Jews lived in Lithuania for centuries. They were by nature a secretive, quiet, humble people. They did not make the noise that other sections of Eastern European and Central European Jewry made. Therefore, we do not really have the accurate picture of them to the degree we should. There is unfortunately very little written about them even today.
Lithuanian Jewry was, first, much poorer than most of Polish Jewry; certainly poorer than Hungarian and Czechoslovakian Jewry. The country itself does not have much in natural resources, except timber and swamps. Winter came early and summer late. Summer was broiling hot and winter was bitter cold. No one went to Lithuania for the weather.

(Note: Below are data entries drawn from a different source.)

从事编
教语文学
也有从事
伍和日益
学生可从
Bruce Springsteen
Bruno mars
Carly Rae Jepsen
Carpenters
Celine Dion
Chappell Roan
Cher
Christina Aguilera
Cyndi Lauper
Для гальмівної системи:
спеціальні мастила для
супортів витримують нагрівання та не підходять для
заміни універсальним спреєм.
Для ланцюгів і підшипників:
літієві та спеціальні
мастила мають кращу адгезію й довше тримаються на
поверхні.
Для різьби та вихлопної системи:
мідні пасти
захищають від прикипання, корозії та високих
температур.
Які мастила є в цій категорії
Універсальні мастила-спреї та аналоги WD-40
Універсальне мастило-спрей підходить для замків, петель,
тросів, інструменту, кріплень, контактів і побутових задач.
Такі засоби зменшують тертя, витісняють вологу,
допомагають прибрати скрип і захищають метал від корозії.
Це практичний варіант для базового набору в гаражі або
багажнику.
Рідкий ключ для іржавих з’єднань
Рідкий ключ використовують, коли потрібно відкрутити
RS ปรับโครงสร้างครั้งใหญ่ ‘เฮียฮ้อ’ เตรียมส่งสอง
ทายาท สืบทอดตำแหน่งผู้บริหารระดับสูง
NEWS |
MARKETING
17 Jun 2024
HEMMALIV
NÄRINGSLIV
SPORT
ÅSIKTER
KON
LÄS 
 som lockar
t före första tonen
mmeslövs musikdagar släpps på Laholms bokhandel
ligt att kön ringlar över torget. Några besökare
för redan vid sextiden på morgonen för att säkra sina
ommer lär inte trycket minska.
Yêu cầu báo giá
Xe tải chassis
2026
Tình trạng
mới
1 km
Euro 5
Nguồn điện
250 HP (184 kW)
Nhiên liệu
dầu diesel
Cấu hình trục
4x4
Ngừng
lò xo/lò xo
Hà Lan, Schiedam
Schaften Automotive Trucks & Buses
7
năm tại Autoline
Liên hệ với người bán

There were two large cities: Vilna and Kovno. The main one was Vilna. There also were smaller places like Ponevezh (often pronounced Ponevitch), which was large by Jewish standards, and Telz, which was the county seat of a city. Overall, their numbers were not large. Before the Second World War, there were only about 250,000 Jews in Lithuania. Nevertheless, the influence of Lithuania was such that it was as though it had millions of Jews, because intellectually it was the crown of Eastern European Jewry. Out of Lithuania came a tremendous amount of Torah, yeshivas, and even intellectuals in the later secular movements connected to Haskalah. Lithuanian Jewish genius was disproportionate to its numbers.
The Jews of Lithuania had lived their own life in little towns for hundreds of years. For instance, in the little-known town called Vashky, Jews had lived for almost 600 years. At the turn of the 20th century it had 41 Jewish families and 26 non-Jewish families. Yet, it was large enough and well-known enough to have a rabbi and for there to be competition when the position opened.
The non-Jewish neighbors knew all sorts of details about Jewish life and lore. They were often very well-versed in the Shulchan Aruch, the codebook of Jewish law. Even the calendar of the non-Jews followed the Jewish calendar. Of course, none of that prevented them from destroying the Jews when the time came. Nevertheless, it shows how the Jews took root in those towns.
The Jews did not converse in Lithuanian. They knew enough words to get by in a conversation, when necessary, but Lithuanian was not their tongue. Yiddish was. Lithuanian Jews had a special accent, which one can still hear today in their pronunciation of Hebrew and of Yiddish. They are famous for mixing the “sh” and “s” sound. Either way, their ability to remain Jewish was extraordinary.
They also had a very ironic view of life, expressed with a very sardonic, wry sense of humor. They made up all sorts of folk sayings which really characterize life.
Most of all, they respected scholarship, especially Torah scholarship. A person who was a talmid chacham — a genuine Torah scholar—was worthy of honor. Wealthy Lithuanian Jews were in the minority. The height of achievement in Lithuania was to be a talmid chacham. That was the treasure.
Finally, Lithuanian Jewry was known for its impeccable honesty and commitment to ethics. That is why Lithuania turned out to be the most fertile ground for the Mussar Movement. In Lithuania it found an audience. The Jews were extremely committed to ethics and self-improvement.